I took Family Studies instead. I fell in love with psychology and the writing faded for me a bit. I put it away and focused on becoming a productive member of society.  I got married and had a baby. I grew up. Then I received another assignment: Write your life history.
Okay. I can do that. It’s based on fact, no imagination required. Nothing that could get me into trouble. Perfectly safe. I turned in my paper and that was that…
And then my professor said she wanted to speak with me. In her office. In Private. Holy shit. All I could think was that there was a 72-hour bed hold in my future at the county annex and I was still breastfeeding… not ideal.
Against my better judgment, I kept the meeting, ready to defend whatever it was that she found so off-putting about my writing. I sat in her office, stomach twisted in knots and sure enough, there it was--my paper. Covered in notes she’d written in the margins. Undoubtedly marking the place she found most upsetting. I waited for the white coats to jump out of her filing cabinet and take me away. And then she said something I’ll never forget:
“Have you ever thought of pursuing writing as a career?”
I stared at her like  snakes where falling out of her mouth but I shook my head no. No, I had not.
She gave me my paper and said, “Well, you should.” And then she gave me a letter of recommendation for a creative writing scholarship.
I took both and quickly left her office, unsure of what had just happened… had she actually suggested that my writing was good? I spent the next few days in a confused stupor. As impossible as it seemed, judgment had been passed and it had been favorable.
… I wish I could say that that one teacher’s praise had been enough to erase years of self-conditioning but it wasn’t. I threw the letter away and hid the paper in a box under my bed. But… every once in a while I took it out and read it. Read the notes of praise she’d written in the margins. Read the words I’d written about my life and I felt good. Good enough to start writing again. It took another ten years or so for me to find the courage to take my first creative writing class and a little while longer to finally believe that there was never anything wrong with the way I think. Nothing wrong with the things I feel. And nothing wrong with what I choose to put on paper.

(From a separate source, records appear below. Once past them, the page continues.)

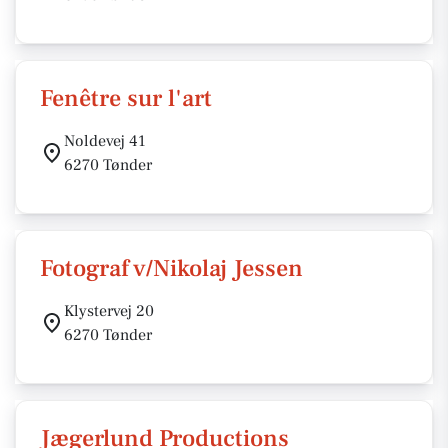
Fenêtre sur l'art
Noldevej 41
6270 Tønder
Fotograf v/Nikolaj Jessen
Klystervej 20
6270 Tønder
Jægerlund Productions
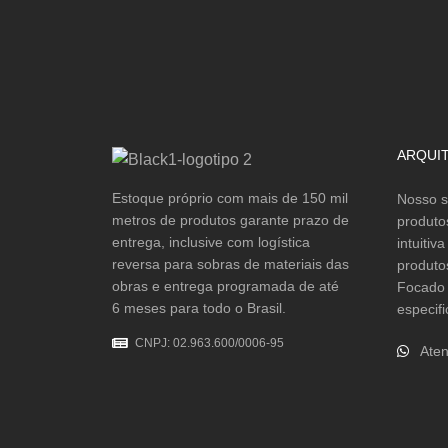
ARQUI
Estoque próprio com mais de 150 mil
Nosso s
metros de produtos garante prazo de
produto
entrega, inclusive com logística
intuitiv
reversa para sobras de materiais das
produto
obras e entrega programada de até
Focado 
6 meses para todo o Brasil.
especifi
CNPJ: 02.963.600/0006-95
Aten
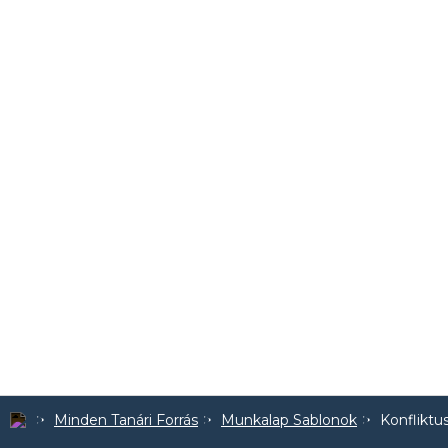
Minden Tanári Forrás
Munkalap Sablonok
Konfliktu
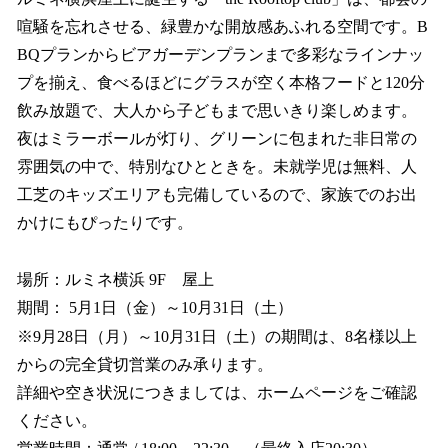
喧騒を忘れさせる、緑豊かな開放感あふれる空間です。B
BQプランからビアガーデンプランまで多彩なラインナッ
プを揃え、食べるほどにグラスが空く本格フードと120分
飲み放題で、大人から子どもまで思いきり楽しめます。
夜はミラーボールが灯り、グリーンに包まれた非日常の
雰囲気の中で、特別なひとときを。未就学児は無料、人
工芝のキッズエリアも完備しているので、家族でのお出
かけにもぴったりです。
場所：ルミネ横浜 9F 屋上
期間： 5月1日（金）～10月31日（土）
※9月28日（月）～10月31日（土）の期間は、8名様以上
からの完全貸切営業のみ承ります。
詳細や空き状況につきましては、ホームページをご確認
ください。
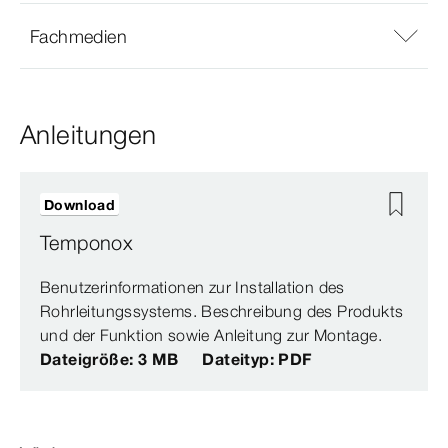
Fachmedien
Anleitungen
Download
Temponox
Benutzerinformationen zur Installation des
Rohrleitungssystems. Beschreibung des Produkts
und der Funktion sowie Anleitung zur Montage.
Dateigröße: 3 MB
Dateityp: PDF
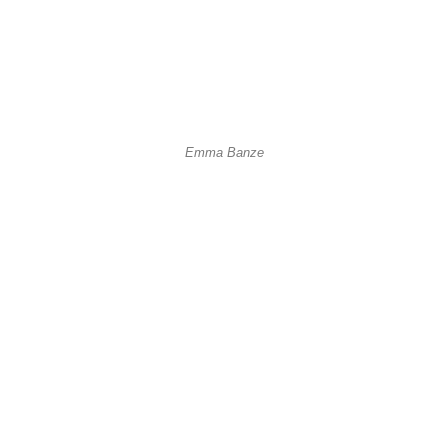
Emma Banze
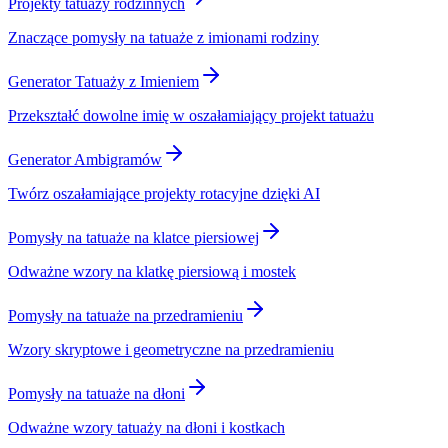
Projekty tatuaży rodzinnych
Znaczące pomysły na tatuaże z imionami rodziny
Generator Tatuaży z Imieniem
Przekształć dowolne imię w oszałamiający projekt tatuażu
Generator Ambigramów
Twórz oszałamiające projekty rotacyjne dzięki AI
Pomysły na tatuaże na klatce piersiowej
Odważne wzory na klatkę piersiową i mostek
Pomysły na tatuaże na przedramieniu
Wzory skryptowe i geometryczne na przedramieniu
Pomysły na tatuaże na dłoni
Odważne wzory tatuaży na dłoni i kostkach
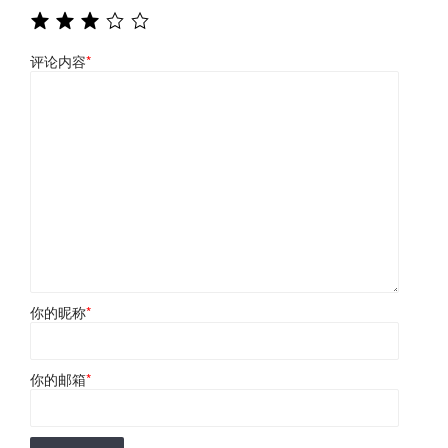
评论内容
*
你的昵称
*
你的邮箱
*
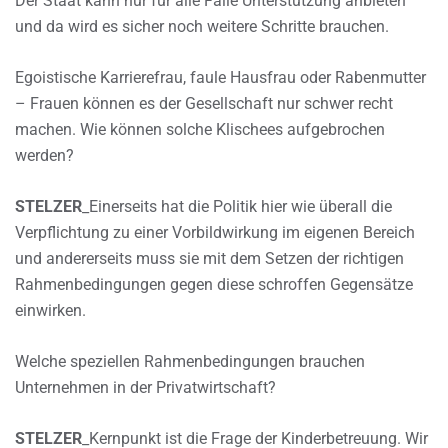
Der Staat kann nur für alle Fälle Unterstützung anbieten
und da wird es sicher noch weitere Schritte brauchen.
Egoistische Karrierefrau, faule Hausfrau oder Rabenmutter
– Frauen können es der Gesellschaft nur schwer recht
machen. Wie können solche Klischees aufgebrochen
werden?
STELZER
_Einerseits hat die Politik hier wie überall die
Verpflichtung zu einer Vorbildwirkung im eigenen Bereich
und andererseits muss sie mit dem Setzen der richtigen
Rahmenbedingungen gegen diese schroffen Gegensätze
einwirken.
Welche speziellen Rahmenbedingungen brauchen
Unternehmen in der Privatwirtschaft?
STELZER
_Kernpunkt ist die Frage der Kinderbetreuung. Wir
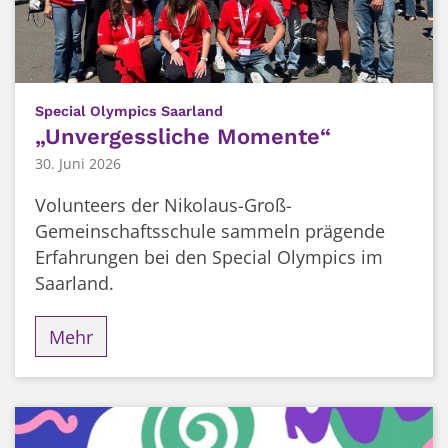
:
Special Olympics Saarland
„Unvergessliche Momente“
30. Juni 2026
Volunteers der Nikolaus-Groß-
Gemeinschaftsschule sammeln prägende
Erfahrungen bei den Special Olympics im
Saarland.
Mehr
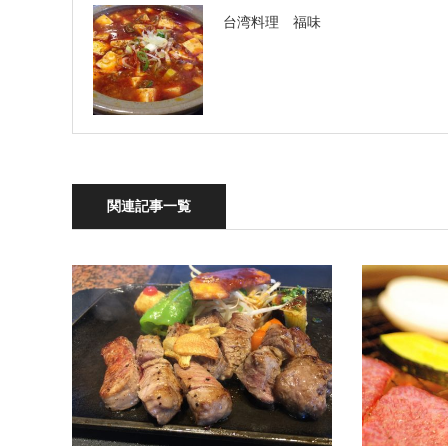
台湾料理 福味
関連記事一覧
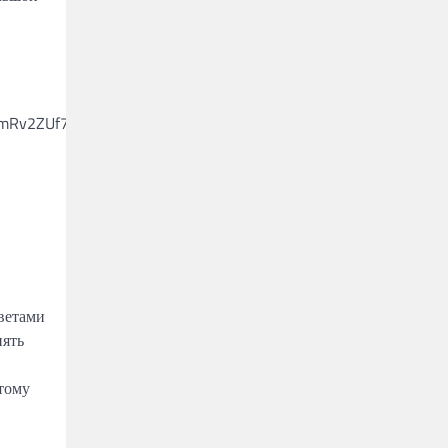
ветами
нять
отому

got a plot problem? let me hear it:


  1. This is POWERFUL, Maegan! Just pure-d powerful. Thank you so, so much for sharing.

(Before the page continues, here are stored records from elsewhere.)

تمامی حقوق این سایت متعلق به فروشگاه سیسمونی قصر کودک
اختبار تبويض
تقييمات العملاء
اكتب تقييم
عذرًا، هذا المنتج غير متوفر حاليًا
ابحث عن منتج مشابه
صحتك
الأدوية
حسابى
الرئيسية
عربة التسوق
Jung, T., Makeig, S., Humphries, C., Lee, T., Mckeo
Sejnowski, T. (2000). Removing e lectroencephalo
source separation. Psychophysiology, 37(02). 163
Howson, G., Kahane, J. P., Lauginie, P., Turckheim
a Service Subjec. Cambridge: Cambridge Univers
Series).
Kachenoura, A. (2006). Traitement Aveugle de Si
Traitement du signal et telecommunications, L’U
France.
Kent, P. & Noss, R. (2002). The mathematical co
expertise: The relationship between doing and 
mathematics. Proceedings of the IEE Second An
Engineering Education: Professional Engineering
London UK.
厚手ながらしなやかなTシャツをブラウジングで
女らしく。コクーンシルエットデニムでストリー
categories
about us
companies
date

  2. thanks for reading, Les--you're positive thoughts mean the world to me!

  3. How does one follow up after a comment like Les wrote? Well, ditto...

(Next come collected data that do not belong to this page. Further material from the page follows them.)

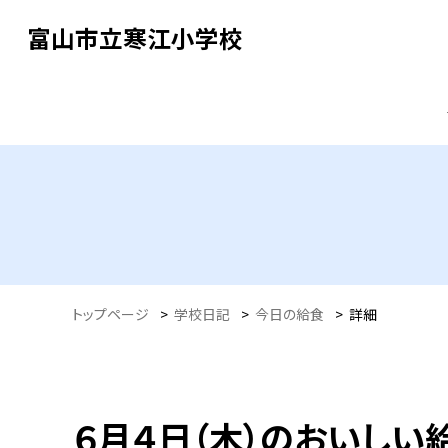
富山市立寒江小学校
トップページ
>
学校日記
>
今日の給食
>
詳細
６月４日（木）のおいしい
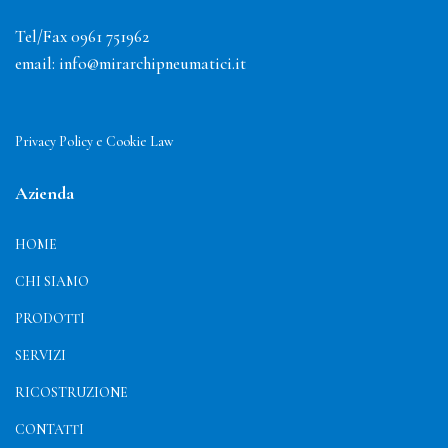
Tel/Fax 0961 751962
email:
info@mirarchipneumatici.it
Privacy Policy e Cookie Law
Azienda
HOME
CHI SIAMO
PRODOTTI
SERVIZI
RICOSTRUZIONE
CONTATTI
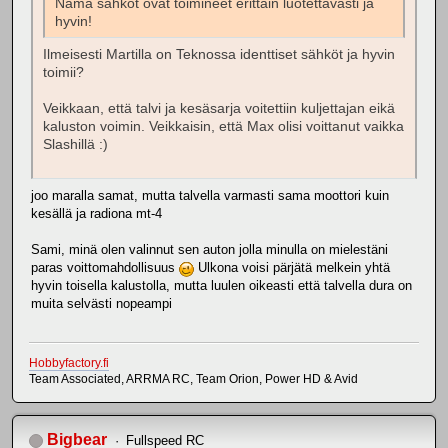
Nämä sähköt ovat toimineet erittäin luotettavasti ja
hyvin!
Ilmeisesti Martilla on Teknossa identtiset sähköt ja hyvin
toimii?
Veikkaan, että talvi ja kesäsarja voitettiin kuljettajan eikä
kaluston voimin. Veikkaisin, että Max olisi voittanut vaikka
Slashillä :)
joo maralla samat, mutta talvella varmasti sama moottori kuin
kesällä ja radiona mt-4
Sami, minä olen valinnut sen auton jolla minulla on mielestäni
paras voittomahdollisuus
Ulkona voisi pärjätä melkein yhtä
hyvin toisella kalustolla, mutta luulen oikeasti että talvella dura on
muita selvästi nopeampi
Hobbyfactory.fi
Team Associated, ARRMA RC, Team Orion, Power HD & Avid
Bigbear
Fullspeed RC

  4. My son had a similar experience--twice actually! He wrote a short story about some kids going postal at his middle school, in which he was the hero who saved the day. (This was around the time of the incident at Columbine, if I remember rightly.) Pretty high body count. Yeah. Counselor time... But do they think these kids don't go to movies, play video games, and watch the news? Hmm.

    Anyway, I really wanted to thank you for the plot suggestion you gave me re: having my protag's boyfriend give her a knife. It's working out really well. The plot doctor is in!! :)

    So glad you found the courage to pick up the pen again! And thanks for sharing your experience. Keep the blog posts coming.